I asked a few more pointed questions. Locations. Numbers. Relations between the groups. Ilvëa answered what she could.
Then it was my turn.
"After the Departure, we lived at the Lake in peace for a long time. Then the creatures of darkness Oromë had warned us about appeared. Orcs."
I kept my voice level. Matter-of-fact.
"We fought them when they came. Drove them off more than once. But they never stopped coming. There were always more of them. In the end, it became clear that numbers alone would crush us, sooner or later."
The memories pressed in, and I let them come and go without lingering.
"We chose to follow the path west. Our own Great March. And here we are." I spread my hands. "Our friends would be glad to see you. Come to our camp."
Ilvëa thought it over for a moment, then nodded.
—•——•——•——•——•——•—
Her arrival caused a stir.
A golden-haired Vanyar walking out of the forest alongside the Chief was not something anyone had anticipated. Curious stares followed us through the camp. Whispers spread faster than we walked.

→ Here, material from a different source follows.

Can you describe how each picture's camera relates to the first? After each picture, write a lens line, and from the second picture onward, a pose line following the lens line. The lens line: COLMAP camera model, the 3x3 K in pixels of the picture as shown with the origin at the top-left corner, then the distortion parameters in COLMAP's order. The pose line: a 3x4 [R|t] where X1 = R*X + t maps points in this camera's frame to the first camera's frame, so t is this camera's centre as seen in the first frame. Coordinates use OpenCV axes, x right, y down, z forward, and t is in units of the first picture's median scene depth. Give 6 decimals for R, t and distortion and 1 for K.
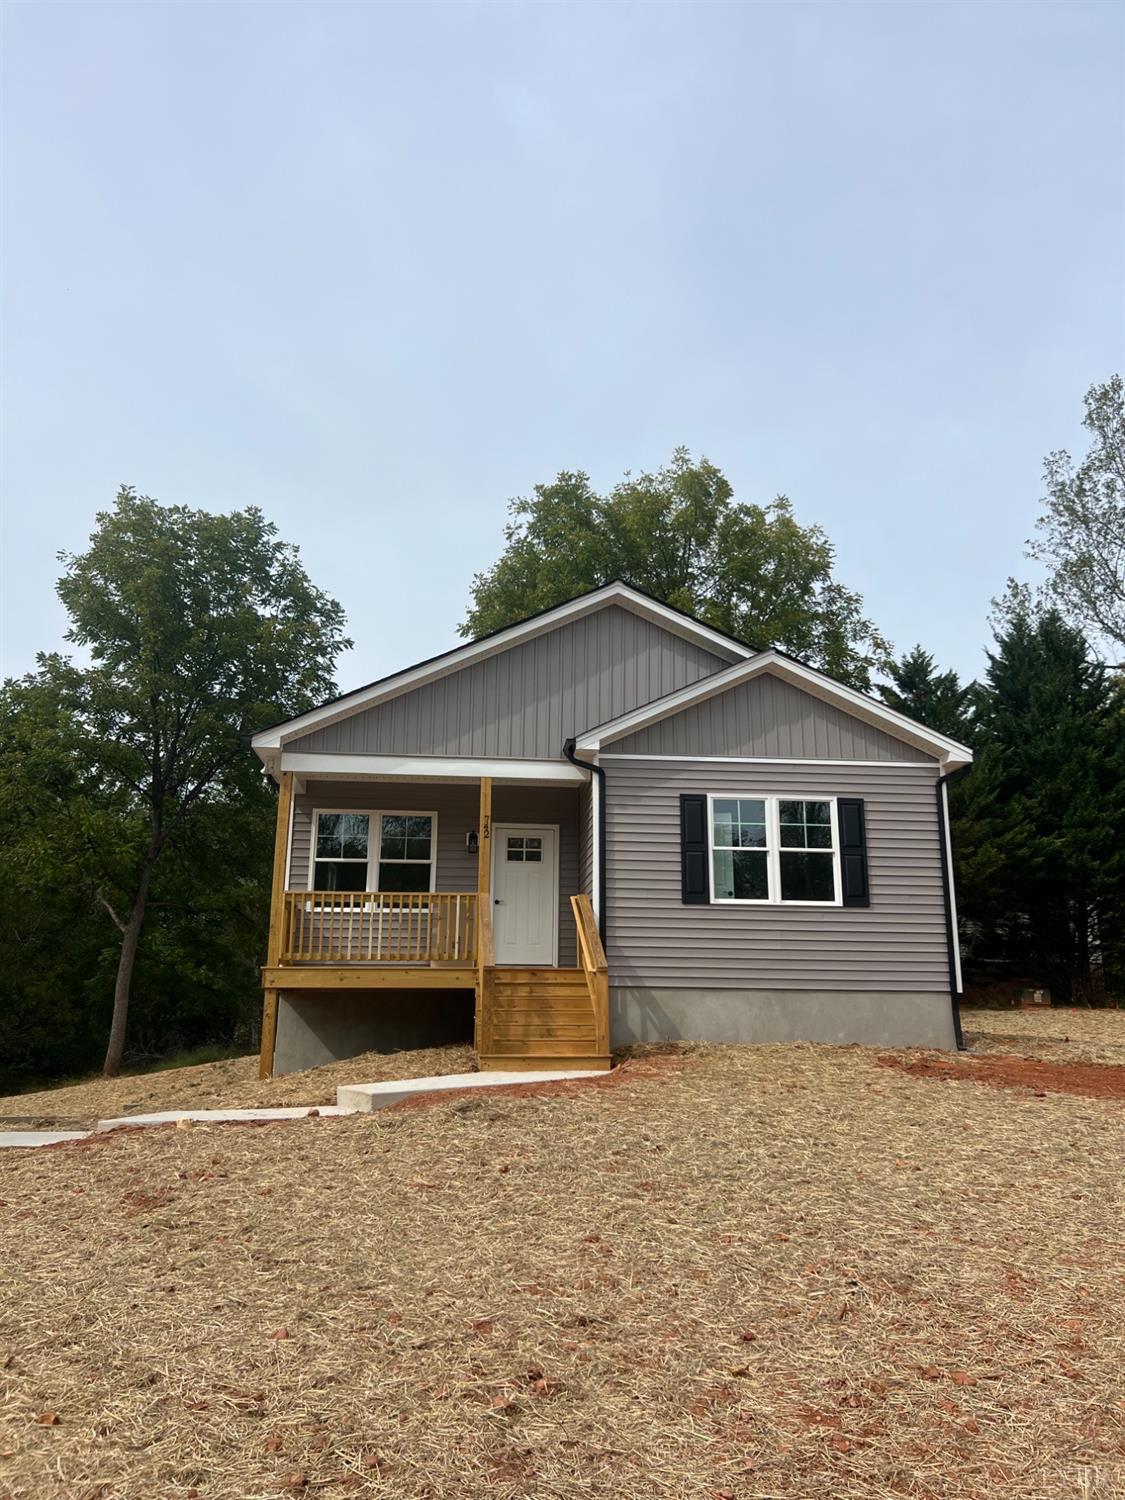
lens RADIAL K [[1139.4, 0, 579.0], [0, 1139.4, 764.5], [0, 0, 1]] dist [0.044959, -0.037448]
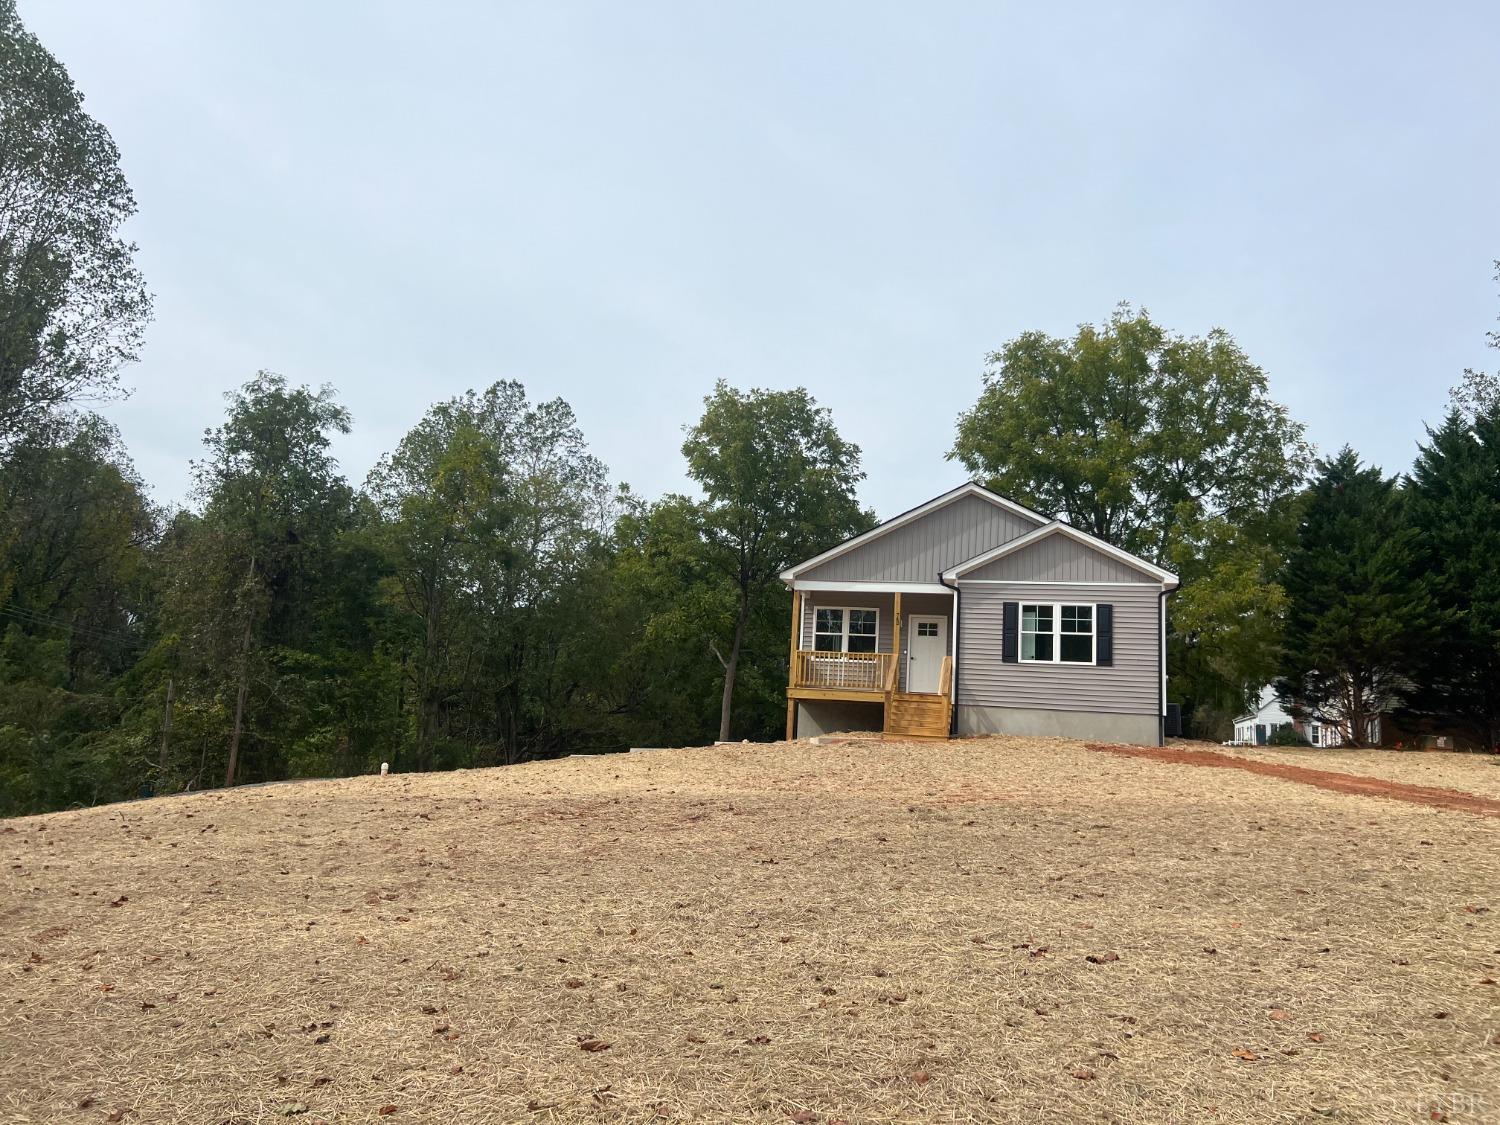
lens RADIAL K [[1139.4, 0, 750.5], [0, 1139.4, 558.4], [0, 0, 1]] dist [0.044959, -0.037448]
pose [[0.936252, -0.008312, -0.351230, 0.321172], [0.024160, 0.998877, 0.040761, -0.116611], [0.350497, -0.046648, 0.935401, -0.772353]]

But those who recognized her, the old guard who remembered Cuiviénen and the faces of childhood, they reacted differently.
Celestia saw her first. Stopped mid-sentence, mouth open. Then crossed the distance in three long strides and pulled Ilvëa into an embrace that made the Vanyar squeak.
Eol's reaction was more restrained. A curt nod and ghost of a smile. Then back to whatever piece of metal he was torturing.
The others swarmed her within minutes, pulling her away in a tide of questions—half in Avarin, half in Quendian, all of it tangled with laughter and exclamations that needed no translation.
Ilvëa didn't speak Avarin. But Quendian was still Quendian, even after twenty years and a thousand new words, and between that shared tongue, we could make ourselves understood.
I watched them go, then turned to my duties. The camp wouldn't organize itself.